» **Action item**
Restate every record exactly as it is written, while omitting the pictures it holds.

------ Supplied material ------

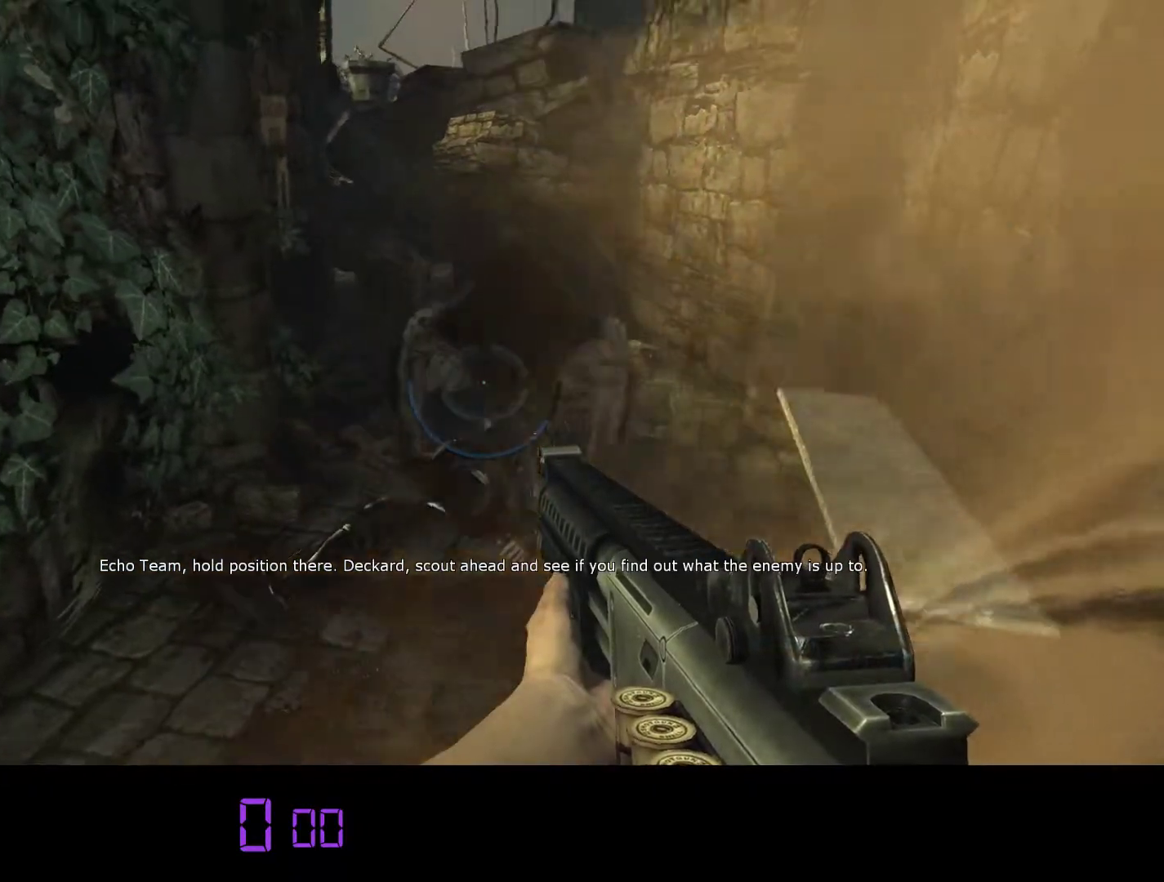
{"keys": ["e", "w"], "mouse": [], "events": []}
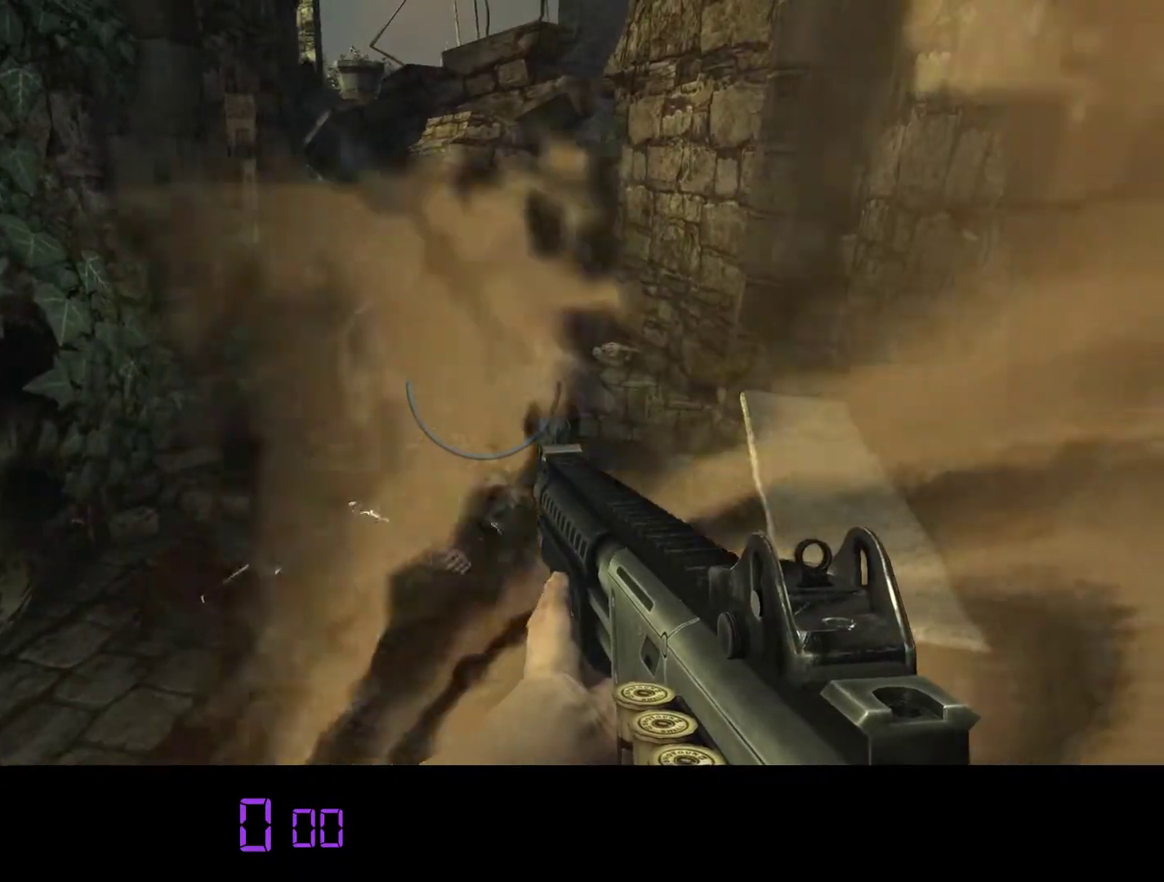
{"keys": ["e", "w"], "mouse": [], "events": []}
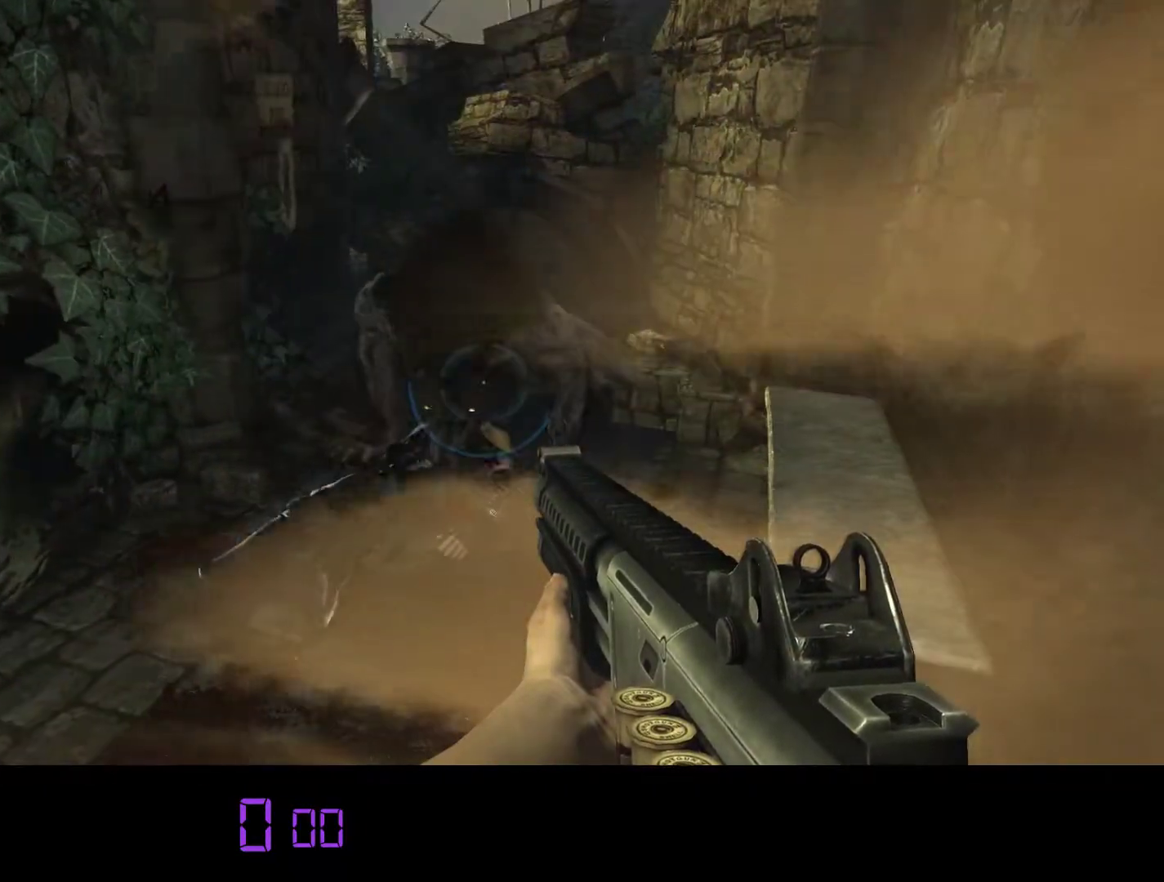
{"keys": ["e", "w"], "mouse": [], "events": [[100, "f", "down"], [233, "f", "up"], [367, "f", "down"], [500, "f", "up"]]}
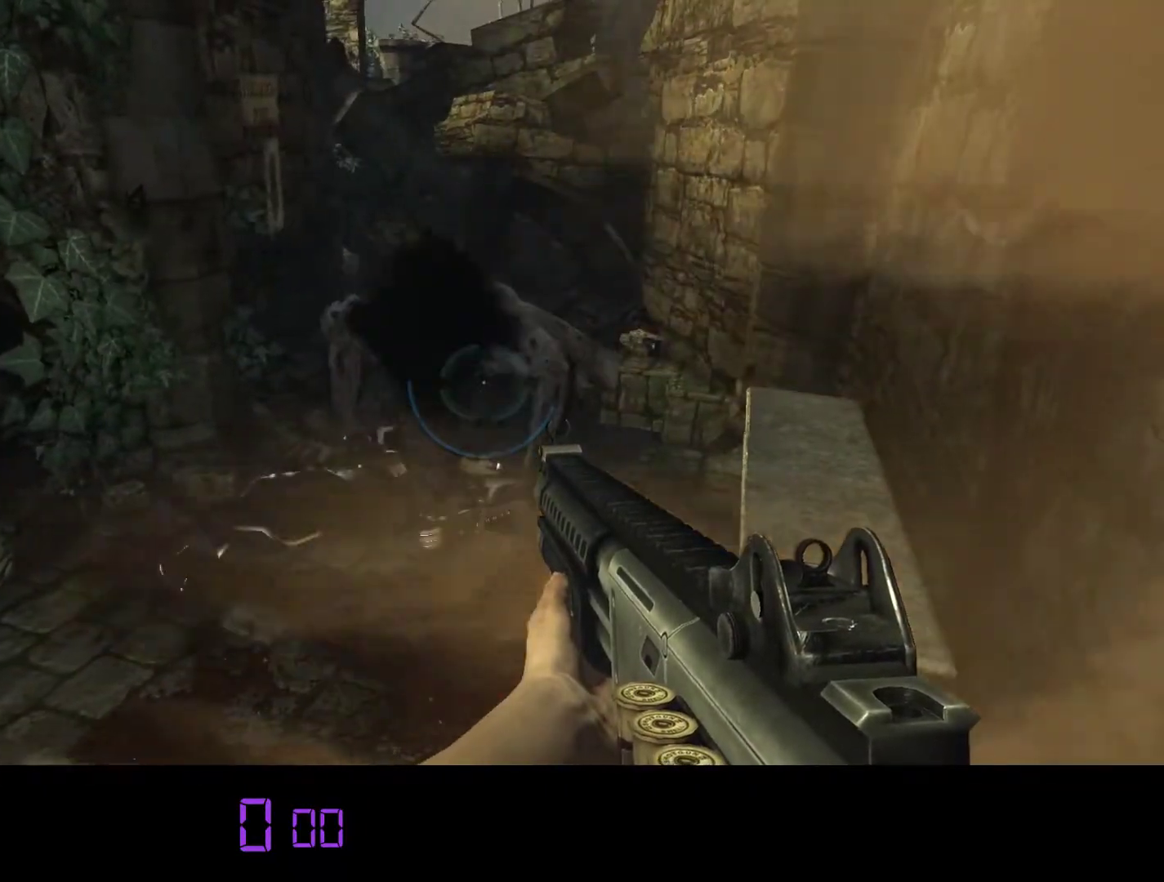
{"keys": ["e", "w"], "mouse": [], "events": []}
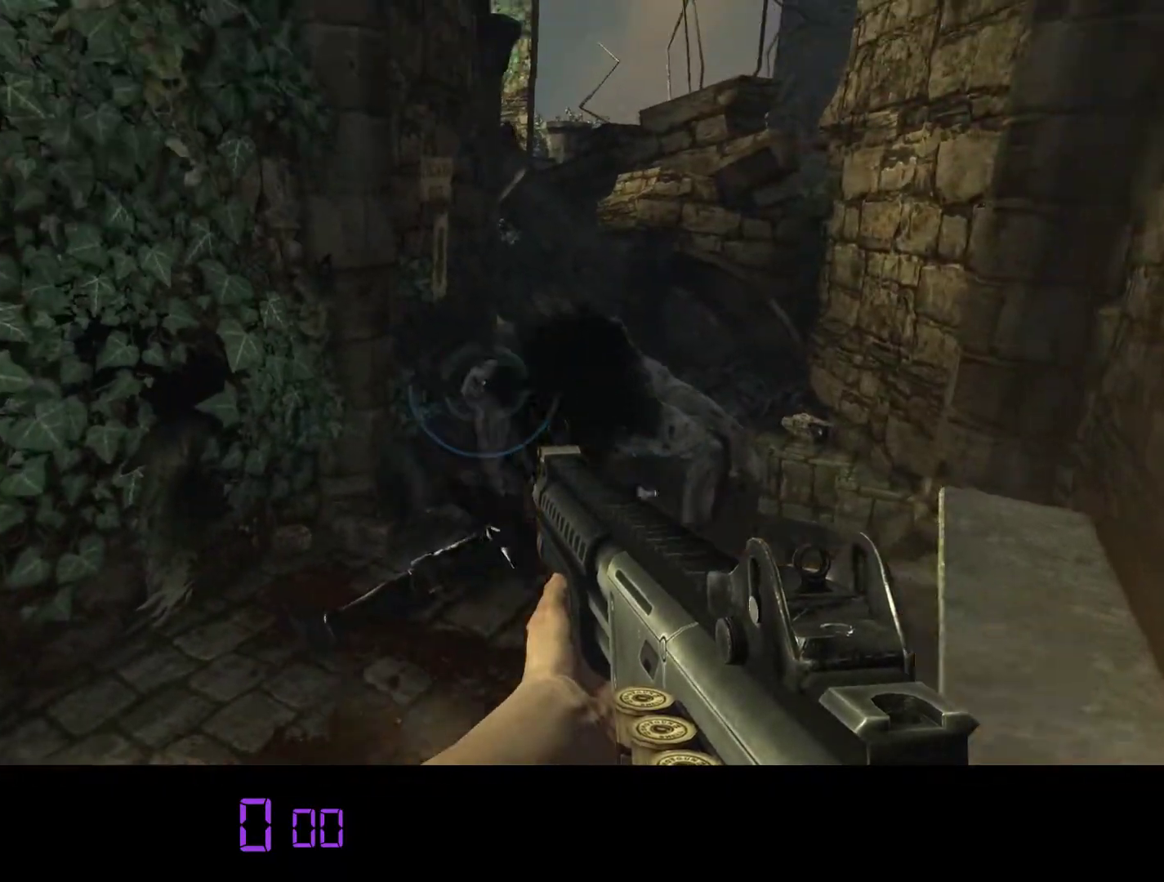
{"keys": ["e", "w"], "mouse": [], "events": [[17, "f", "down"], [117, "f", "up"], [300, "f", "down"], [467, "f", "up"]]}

------

» **Task solution**
{"keys": ["e", "w"], "mouse": [], "events": []}
{"keys": ["e", "w"], "mouse": [], "events": []}
{"keys": ["e", "w"], "mouse": [], "events": [[100, "f", "down"], [233, "f", "up"], [367, "f", "down"], [500, "f", "up"]]}
{"keys": ["e", "w"], "mouse": [], "events": []}
{"keys": ["e", "w"], "mouse": [], "events": [[17, "f", "down"], [117, "f", "up"], [300, "f", "down"], [467, "f", "up"]]}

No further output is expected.